Starting from the line that holds "ALU_o <= ALU_i;", print each remaining line of the entries exactly, ending with the last.

-----

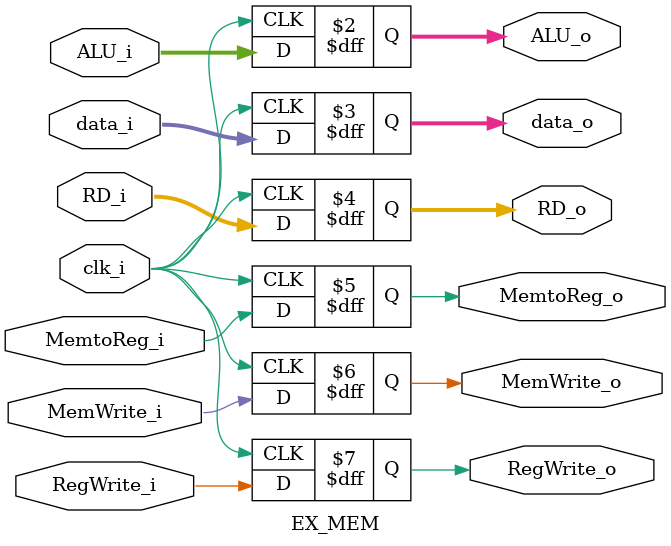
<source format=v>
module EX_MEM
(
    input            clk_i,
    input   [31:0]   ALU_i,
    input   [31:0]   data_i,
    input   [4:0]    RD_i,
    input            MemtoReg_i,
    input            MemWrite_i,
    input            RegWrite_i,
    output  [31:0]   ALU_o,
    output  [31:0]   data_o,
    output  [4:0]    RD_o,
    output           MemtoReg_o,
    output           MemWrite_o,
    output           RegWrite_o
);

reg     [31:0]     ALU_o, data_o;
reg     [4:0]      RD_o;
reg                MemtoReg_o, MemWrite_o, RegWrite_o;

always @ (posedge clk_i) begin
    ALU_o <= ALU_i;
    data_o <= data_i;
    RD_o <= RD_i;
    MemtoReg_o <= MemtoReg_i;
    MemWrite_o <= MemWrite_i;
    RegWrite_o <= RegWrite_i;
end

endmodule
</source>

-----

Exercise response –
    ALU_o <= ALU_i;
    data_o <= data_i;
    RD_o <= RD_i;
    MemtoReg_o <= MemtoReg_i;
    MemWrite_o <= MemWrite_i;
    RegWrite_o <= RegWrite_i;
end

endmodule
</source>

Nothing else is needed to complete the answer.